Since the death of his wife and artistic collaborator Jeanne-Claude in 2009, the Bulgarian artist Christo has kept a low public profile. For nearly 50 years, the duo worked together on their ambitious artistic interventions and, after Jeanne-Claude’s death, one wondered if The Gates (2005) in New York’s Central Park, would be the last of their large-scale projects to be realised. Yet in the past few years, with a renewed sense of urgency, Christo has been working on three projects simultaneously, and this June he will complete his first major project without Jeanne-Claude.

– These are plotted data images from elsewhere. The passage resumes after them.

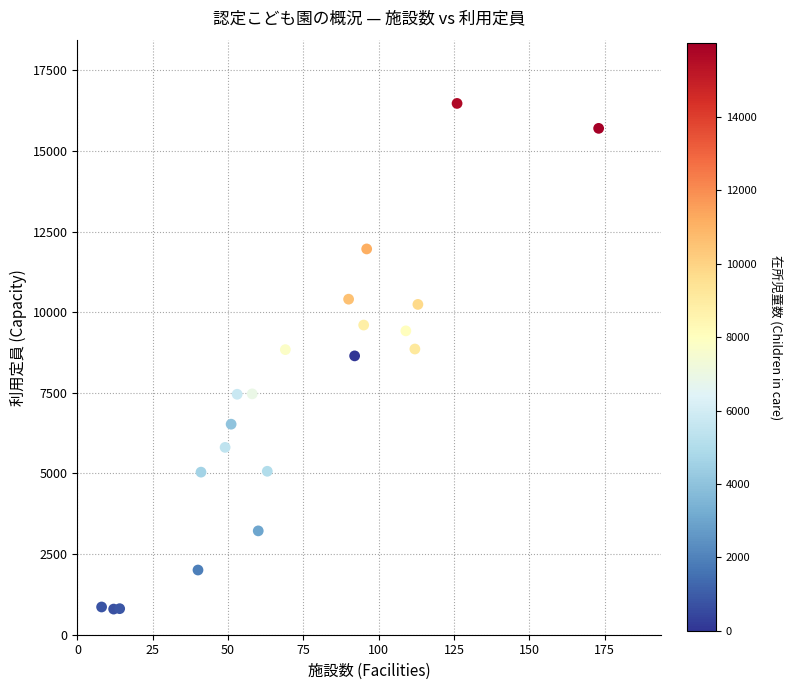

What is the range of Y values (max minus min)?

15679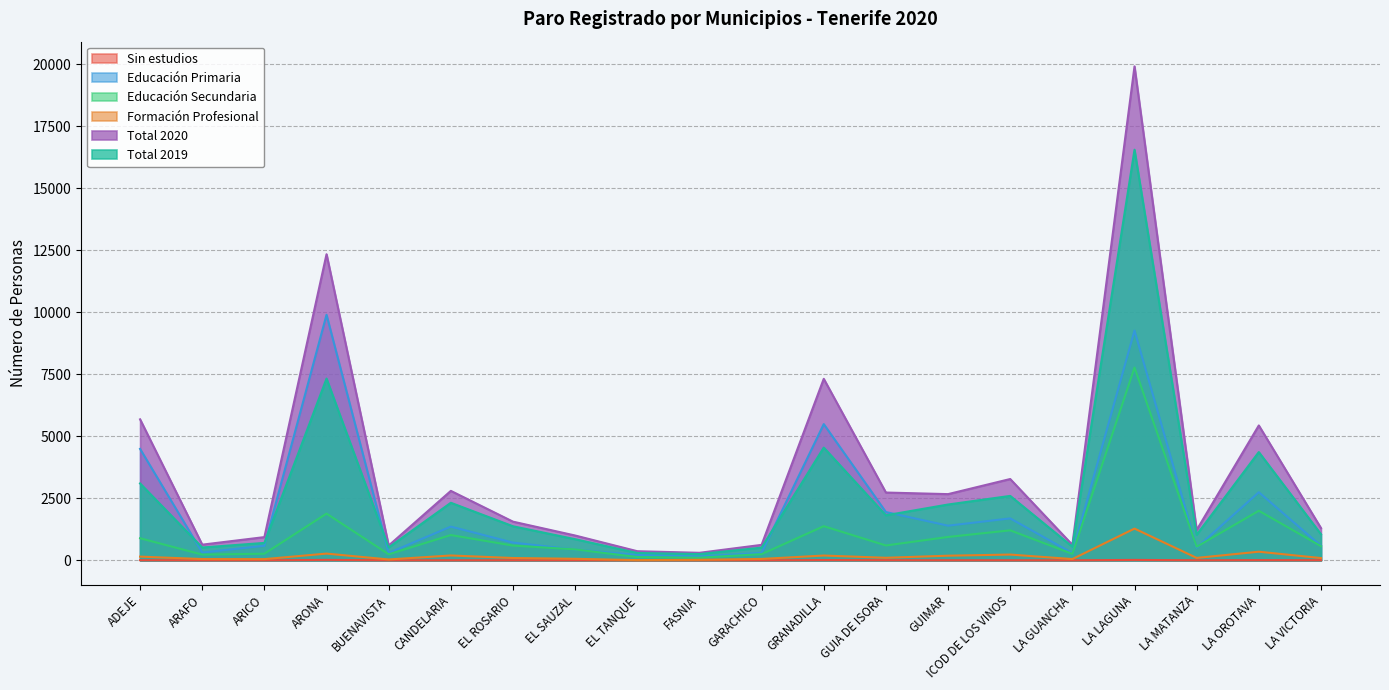

How many values in the Formación Profesional series exceed 96?

9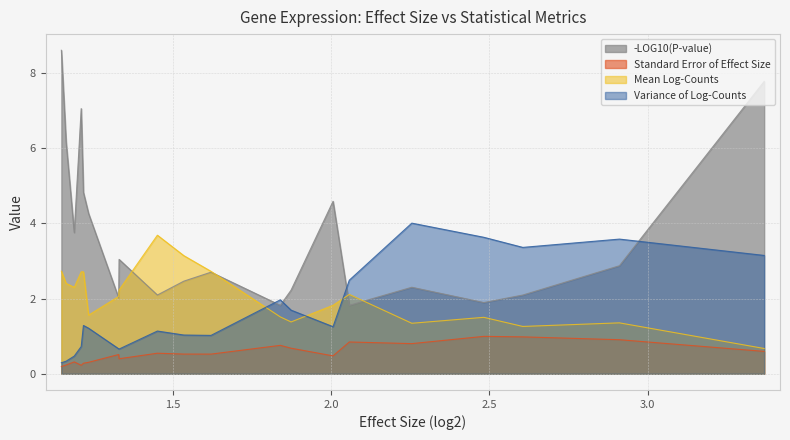

What is the highest value of the Mean Log-Counts series?

3.7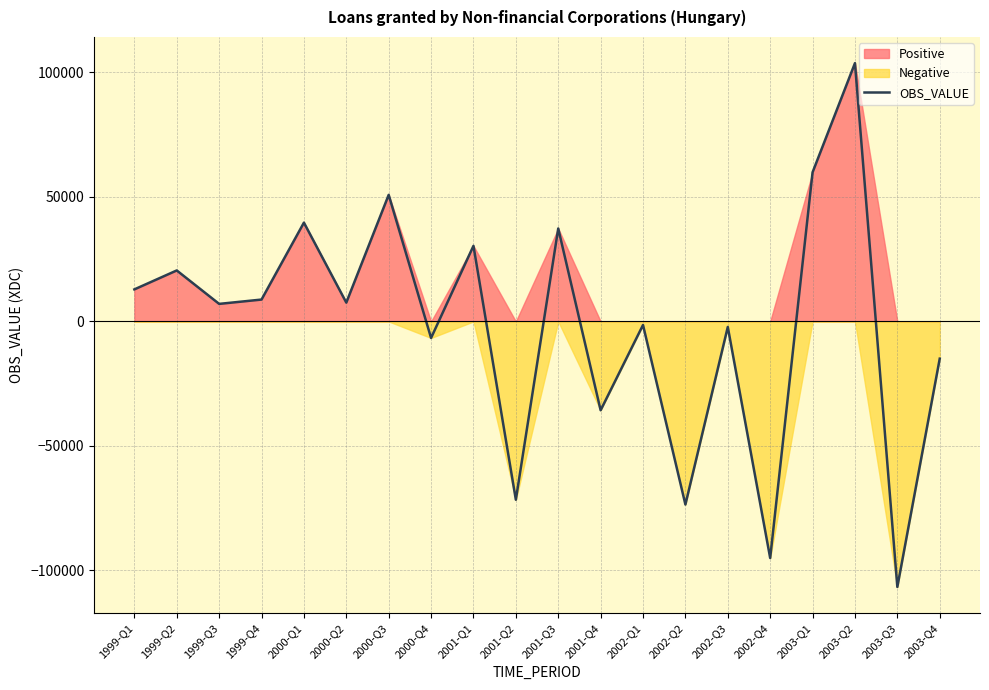

Where is the first local maximum?

1999-Q2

‘I became 80 years old in 2015, so now I like to do things very fast,’ Christo said at the opening of Galerie Gmurzynska’s current exhibition of his works-in-progress in St Moritz, where drawings of the Floating Piers project are on view until 30 March. Planned to coincide with the summer solstice on Italy’s Lake Iseo, The Floating Piers (2014–16) will consist of 70,000 square metres of yellow fabric forming a 3km walkway across the lake from Sulzano to Monte Isola to the smaller island of San Paolo. This project, which is a collaboration with critic and curator Germano Celant, artistic director of the Prada Foundation, will be Christo’s first project in Italy for 40 years. Work is already underway on the modular floating-deck system of 200,000 high-density polyethylene cubes. ‘In the past 50 years, Jeanne-Claude and I realised 22 projects and we failed to get permission for 37 projects. But those projects always stay in our hearts and that is the story for The Floating Piers,’ Christo says.
Lake Iseo was chosen because Monte Isola, despite having 2,000 inhabitants, has no bridge to the mainland: ‘So this is the first time the people of the island can walk on water,’ Christo explains. The idea of walking on water is a long-held fascination. In 1977, the Floating Piers project was originally planned for the delta of Río de la Plata in Argentina, but failed to get permission. In the 1990s, they again tried and failed to do it in Tokyo Bay. In 2014, Christo returned to complete the task, now possible thanks to the invention of the floating-deck system, as a form of tribute to his late wife. Although Jeanne-Claude is not here to see The Floating Piers completed, Christo feels her presence: ‘Of course I miss her all the time, but I feel she is doing it with me. We worked on it for many years together and it was her idea: the idea of walking on water was very special to her.’
Christo’s projects are always a huge effort and, alongside the engineers, lawyers, and skilled workers involved in The Floating Piers, a further 600 workers will be required for its installation. As such a thing has never been done before, for both aesthetic and technical reasons he has already built a small life-size section of The Floating Piers in secret on a privately owned lake on the German–Danish border in September 2014.
A slight figure, still fizzing with energy, Christo has a devoted team. Photographer Wolfgang Volz, who has documented Christo’s projects for over 40 years, points out that since Christo will be 81 this year they are realistic about the number of projects they hope to realise. They are focusing on The Floating Piers alongside two others; Over the River, first conceived in 1992, which will suspend 5.9 miles of silver fabric panels over Colorado’s Arkansas River if the US courts give permission; and The Mastaba, an idea dating back to 1977 for a 150m-high sculpture made from oil barrels in the Abu Dhabi desert. It would be the largest sculpture in the world and also be Christo and Jeanne-Claude’s only permanent major work. While a site and consent are yet to be confirmed, Volz is ‘hopeful’ that The Mastaba will be realised; the promised income from increased tourism to the country will surely aid their case given the spiralling oil prices.
It is the mixed-media preparatory drawings for these three projects that are the subject of Gmurzynska’s show set on Via Serlas, the Swiss Alps’ snowier answer to Bond Street. The drawings are more fully worked than many of Christo and Jeanne-Claude’s early examples – richly textured and evocative, ambitious artworks in their own right. With prices between €200,000 and €1.2m, several sold on preview night. Though a lavish St Moritz opening may seem at odds with Christo’s egalitarian principles, sales here are crucial as the artist funds his projects entirely through selling these works-in-progress. Collectors become benefactors too, by purchasing what are the only lasting mementoes of Christo’s transient projects and also contributing to their realisation. Perhaps with their support and a little of that luck, Christo will create all three projects in his lifetime.
‘Christo & Jeanne-Claude: Works in Progress‘ is at Galerie Gmurzynska, St Moritz, until 30 March. Floating Piers will take place, weather permitting, from 18 June to 3 July on Lake Iseo, Italy.